You don’t know me like I was. The me when I was corporate. It’s why I was always welcome and always rehired through my myriad proclivities. You never understood my value, and it’s why you wrongfully think I have no ambition. I am loyal. I am political to a fault. In that world, I only knew resilience and survival. I ate people I didn’t like or who I thought were unhelpful. I would sabotage your bungee cord and return your smile when you jumped. I’m much, much softer now. There are still teeth in my mouth and bile in my gut.
Letter to someone
It’s weird, all these things I curated to a greatness in my mid-teens have come around to be the defining characteristics in haute couture. You might know the story of how I went to undergraduate Tacoma with nothing but a box of ill-fitting sweaters, two pairs of size-44 Levis 501s (that I squeezed into so I wouldn’t have to buy a bigger pair), and 500 LPs ranging from Kiss to Depeche Mode to Iron Maiden to Nina Simone to Queen to Rocky Horror to Miles Davis to the Escape From New York Soundtrack. I didn’t even pack a turntable and wouldn’t have one for my first three months in school. I carried all of those albums into a future I had no idea what would bring; they were how I defined a pretty big part of myself. And in just 12 months, I would trade all of those albums at the Jelly’s on Pensacola for the promise of about 40 “permanent” compact discs.

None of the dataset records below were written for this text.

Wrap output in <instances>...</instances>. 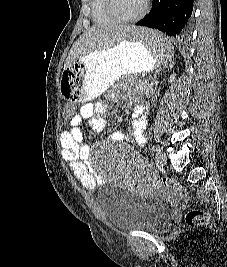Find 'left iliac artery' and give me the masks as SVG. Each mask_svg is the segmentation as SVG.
Segmentation results:
<instances>
[{
  "label": "left iliac artery",
  "instance_id": "obj_1",
  "mask_svg": "<svg viewBox=\"0 0 227 267\" xmlns=\"http://www.w3.org/2000/svg\"><path fill=\"white\" fill-rule=\"evenodd\" d=\"M152 150L155 151L154 147H152Z\"/></svg>",
  "mask_w": 227,
  "mask_h": 267
}]
</instances>
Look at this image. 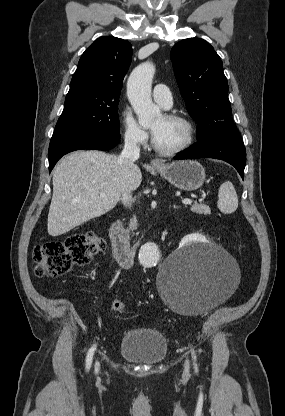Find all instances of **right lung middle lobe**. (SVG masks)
Returning a JSON list of instances; mask_svg holds the SVG:
<instances>
[{"label": "right lung middle lobe", "instance_id": "dd1d6c3e", "mask_svg": "<svg viewBox=\"0 0 285 416\" xmlns=\"http://www.w3.org/2000/svg\"><path fill=\"white\" fill-rule=\"evenodd\" d=\"M119 98L81 99L66 96L55 132L88 131L119 133Z\"/></svg>", "mask_w": 285, "mask_h": 416}]
</instances>
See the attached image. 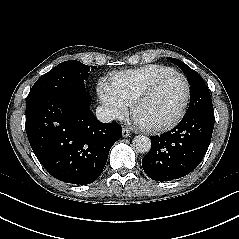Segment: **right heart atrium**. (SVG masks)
Returning <instances> with one entry per match:
<instances>
[{
    "instance_id": "1",
    "label": "right heart atrium",
    "mask_w": 239,
    "mask_h": 239,
    "mask_svg": "<svg viewBox=\"0 0 239 239\" xmlns=\"http://www.w3.org/2000/svg\"><path fill=\"white\" fill-rule=\"evenodd\" d=\"M98 96L107 116L113 120L123 119L129 111V105L116 93L110 83L101 80L98 84Z\"/></svg>"
}]
</instances>
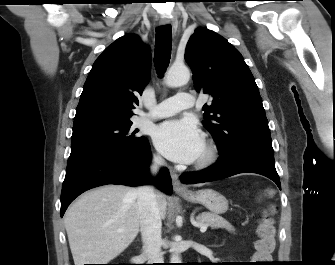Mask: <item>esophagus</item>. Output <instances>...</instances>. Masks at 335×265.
Wrapping results in <instances>:
<instances>
[{"label":"esophagus","mask_w":335,"mask_h":265,"mask_svg":"<svg viewBox=\"0 0 335 265\" xmlns=\"http://www.w3.org/2000/svg\"><path fill=\"white\" fill-rule=\"evenodd\" d=\"M160 24L161 25H168L170 23V20L168 17L163 16L160 18ZM171 178H172V184H173V189L175 192H185L187 191V188L183 186L179 180V175L174 171L171 170L170 172Z\"/></svg>","instance_id":"34e87169"}]
</instances>
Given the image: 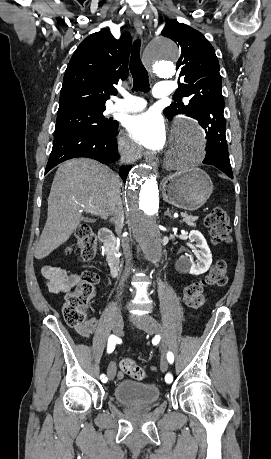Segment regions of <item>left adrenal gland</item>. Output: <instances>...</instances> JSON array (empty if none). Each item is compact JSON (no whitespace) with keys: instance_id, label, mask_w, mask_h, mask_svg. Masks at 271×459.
<instances>
[{"instance_id":"a2214340","label":"left adrenal gland","mask_w":271,"mask_h":459,"mask_svg":"<svg viewBox=\"0 0 271 459\" xmlns=\"http://www.w3.org/2000/svg\"><path fill=\"white\" fill-rule=\"evenodd\" d=\"M164 216H169V218H172L170 214V208H167V212H164Z\"/></svg>"}]
</instances>
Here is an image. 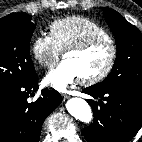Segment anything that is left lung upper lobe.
Here are the masks:
<instances>
[{"label": "left lung upper lobe", "mask_w": 142, "mask_h": 142, "mask_svg": "<svg viewBox=\"0 0 142 142\" xmlns=\"http://www.w3.org/2000/svg\"><path fill=\"white\" fill-rule=\"evenodd\" d=\"M105 20L115 36L117 57L110 74L96 84L100 88L112 85L142 88V34L118 12L101 7Z\"/></svg>", "instance_id": "5c2ea615"}]
</instances>
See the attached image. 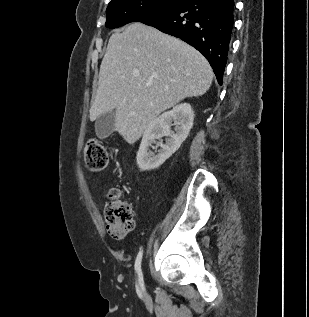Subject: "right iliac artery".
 <instances>
[{"label":"right iliac artery","instance_id":"1","mask_svg":"<svg viewBox=\"0 0 309 317\" xmlns=\"http://www.w3.org/2000/svg\"><path fill=\"white\" fill-rule=\"evenodd\" d=\"M142 256H143V250H140V252L138 253V255L136 257V261H135V271H136L137 277H138V284L141 288L144 287L143 275H142V271H141Z\"/></svg>","mask_w":309,"mask_h":317}]
</instances>
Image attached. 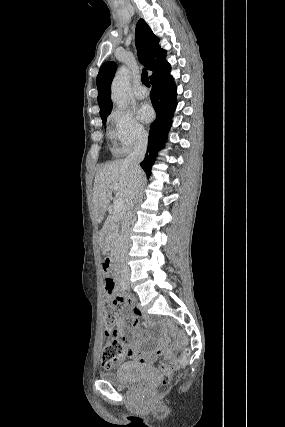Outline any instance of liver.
<instances>
[{"mask_svg": "<svg viewBox=\"0 0 285 427\" xmlns=\"http://www.w3.org/2000/svg\"><path fill=\"white\" fill-rule=\"evenodd\" d=\"M117 185L116 195L123 200L126 209L134 187V174L126 160H116L102 166L96 173L93 186V204L95 220L101 223L108 204L112 198V185ZM107 218L103 230L109 225ZM102 235V233H101Z\"/></svg>", "mask_w": 285, "mask_h": 427, "instance_id": "6515ba94", "label": "liver"}]
</instances>
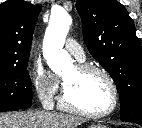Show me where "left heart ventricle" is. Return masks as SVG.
<instances>
[{
	"label": "left heart ventricle",
	"instance_id": "1",
	"mask_svg": "<svg viewBox=\"0 0 142 128\" xmlns=\"http://www.w3.org/2000/svg\"><path fill=\"white\" fill-rule=\"evenodd\" d=\"M70 102L78 108L99 113L108 110L113 95L107 80L99 73H81L76 67L63 75Z\"/></svg>",
	"mask_w": 142,
	"mask_h": 128
}]
</instances>
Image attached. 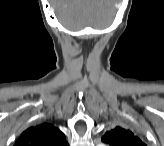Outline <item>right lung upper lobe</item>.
<instances>
[{
  "mask_svg": "<svg viewBox=\"0 0 164 146\" xmlns=\"http://www.w3.org/2000/svg\"><path fill=\"white\" fill-rule=\"evenodd\" d=\"M65 135L53 125L43 123L24 131L15 146H67Z\"/></svg>",
  "mask_w": 164,
  "mask_h": 146,
  "instance_id": "1",
  "label": "right lung upper lobe"
}]
</instances>
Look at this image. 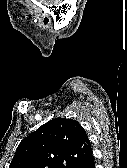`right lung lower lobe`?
<instances>
[{"mask_svg":"<svg viewBox=\"0 0 127 168\" xmlns=\"http://www.w3.org/2000/svg\"><path fill=\"white\" fill-rule=\"evenodd\" d=\"M74 168H95V163L93 157L81 162L76 165Z\"/></svg>","mask_w":127,"mask_h":168,"instance_id":"obj_1","label":"right lung lower lobe"}]
</instances>
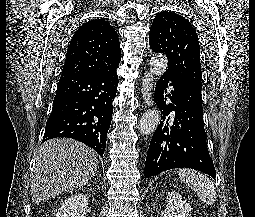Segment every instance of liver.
I'll return each instance as SVG.
<instances>
[{"label":"liver","instance_id":"1","mask_svg":"<svg viewBox=\"0 0 255 217\" xmlns=\"http://www.w3.org/2000/svg\"><path fill=\"white\" fill-rule=\"evenodd\" d=\"M35 159L31 195L36 203L83 186L98 168L95 151L69 138H56L43 143Z\"/></svg>","mask_w":255,"mask_h":217}]
</instances>
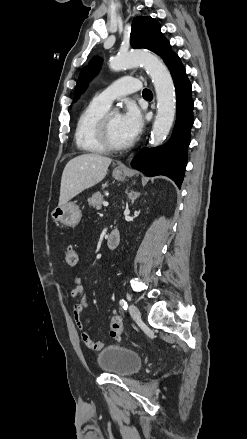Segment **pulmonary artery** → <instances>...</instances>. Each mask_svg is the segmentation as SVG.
<instances>
[{
  "mask_svg": "<svg viewBox=\"0 0 247 439\" xmlns=\"http://www.w3.org/2000/svg\"><path fill=\"white\" fill-rule=\"evenodd\" d=\"M140 88V80L134 77H123L99 93L95 99L110 107L115 99L136 92Z\"/></svg>",
  "mask_w": 247,
  "mask_h": 439,
  "instance_id": "1",
  "label": "pulmonary artery"
}]
</instances>
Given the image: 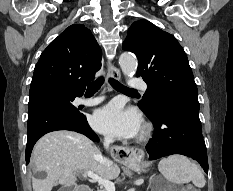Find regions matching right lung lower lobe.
<instances>
[{"mask_svg":"<svg viewBox=\"0 0 233 191\" xmlns=\"http://www.w3.org/2000/svg\"><path fill=\"white\" fill-rule=\"evenodd\" d=\"M56 130L75 131L93 141H98L97 135L88 125L83 113L68 111L53 105H39L28 113L26 164L29 163L31 151L37 140L44 134Z\"/></svg>","mask_w":233,"mask_h":191,"instance_id":"98d812e1","label":"right lung lower lobe"}]
</instances>
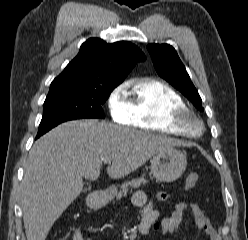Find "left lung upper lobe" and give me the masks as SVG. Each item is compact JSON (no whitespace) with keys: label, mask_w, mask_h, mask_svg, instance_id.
Returning <instances> with one entry per match:
<instances>
[{"label":"left lung upper lobe","mask_w":248,"mask_h":240,"mask_svg":"<svg viewBox=\"0 0 248 240\" xmlns=\"http://www.w3.org/2000/svg\"><path fill=\"white\" fill-rule=\"evenodd\" d=\"M147 49L157 73L183 93L194 106L203 111L201 98L176 50L168 44H149Z\"/></svg>","instance_id":"1"}]
</instances>
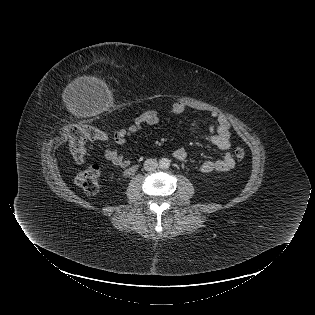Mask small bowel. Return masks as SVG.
Returning a JSON list of instances; mask_svg holds the SVG:
<instances>
[{
    "instance_id": "small-bowel-1",
    "label": "small bowel",
    "mask_w": 315,
    "mask_h": 315,
    "mask_svg": "<svg viewBox=\"0 0 315 315\" xmlns=\"http://www.w3.org/2000/svg\"><path fill=\"white\" fill-rule=\"evenodd\" d=\"M170 111L174 114H184L187 111V107L183 103L175 102L171 105ZM210 119L212 123L209 133H203L200 130V119H195L192 122V131L198 137L205 139L223 151L224 155L217 160H206L202 162L200 169L205 173L212 171L226 172L235 166V160L230 153L232 147L231 125L228 118L222 113L211 112ZM160 121L161 116L159 112L152 109L145 110L134 119L130 126L114 130L112 135L113 140L115 143L123 145L130 136L140 132L145 126H154L159 124ZM104 156L113 165L120 168H127L131 163V160L123 156L117 149L106 148L104 150ZM173 156L175 159L183 161L187 158V152L184 148L180 147L173 152Z\"/></svg>"
}]
</instances>
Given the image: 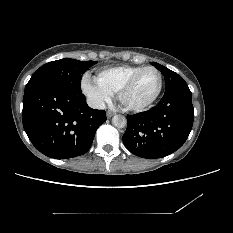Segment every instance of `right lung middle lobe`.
Here are the masks:
<instances>
[{
	"mask_svg": "<svg viewBox=\"0 0 233 233\" xmlns=\"http://www.w3.org/2000/svg\"><path fill=\"white\" fill-rule=\"evenodd\" d=\"M96 63L95 61H79L70 58L46 63L34 72L25 87V92L43 86H60L81 91L82 74Z\"/></svg>",
	"mask_w": 233,
	"mask_h": 233,
	"instance_id": "dd1d6c3e",
	"label": "right lung middle lobe"
}]
</instances>
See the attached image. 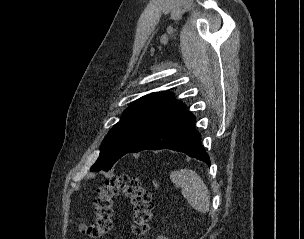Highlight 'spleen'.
<instances>
[{
	"label": "spleen",
	"instance_id": "spleen-1",
	"mask_svg": "<svg viewBox=\"0 0 304 239\" xmlns=\"http://www.w3.org/2000/svg\"><path fill=\"white\" fill-rule=\"evenodd\" d=\"M172 182L182 189L183 196L192 208L201 213H207L210 209V194L201 177L190 169H182L172 172Z\"/></svg>",
	"mask_w": 304,
	"mask_h": 239
}]
</instances>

The lament I have for that moment is not financial. There are far greater “what—ifs” that would have resulted in far higher values lost or found. At best, those albums might fetch five figures if the collection remained intact, and mostly undamaged (highly unlikely). I lost more selling Apple stock too early (I still made a lot, not life-changing a lot). But that makes for a good story. This one always feels like a blow long lost could-have-been. Those albums were me. And I traded them all in for the illusion of a new permanence. I rebuilt that CD collection even larger, and the mp3 collection larger still. But I’ve never had something in my personal space like those discs.
The salt
This is how you fall when it’s inevitable. Falling when you stumble is so predictable. The shoestring. The inevitable. Falling when you know you’re falling.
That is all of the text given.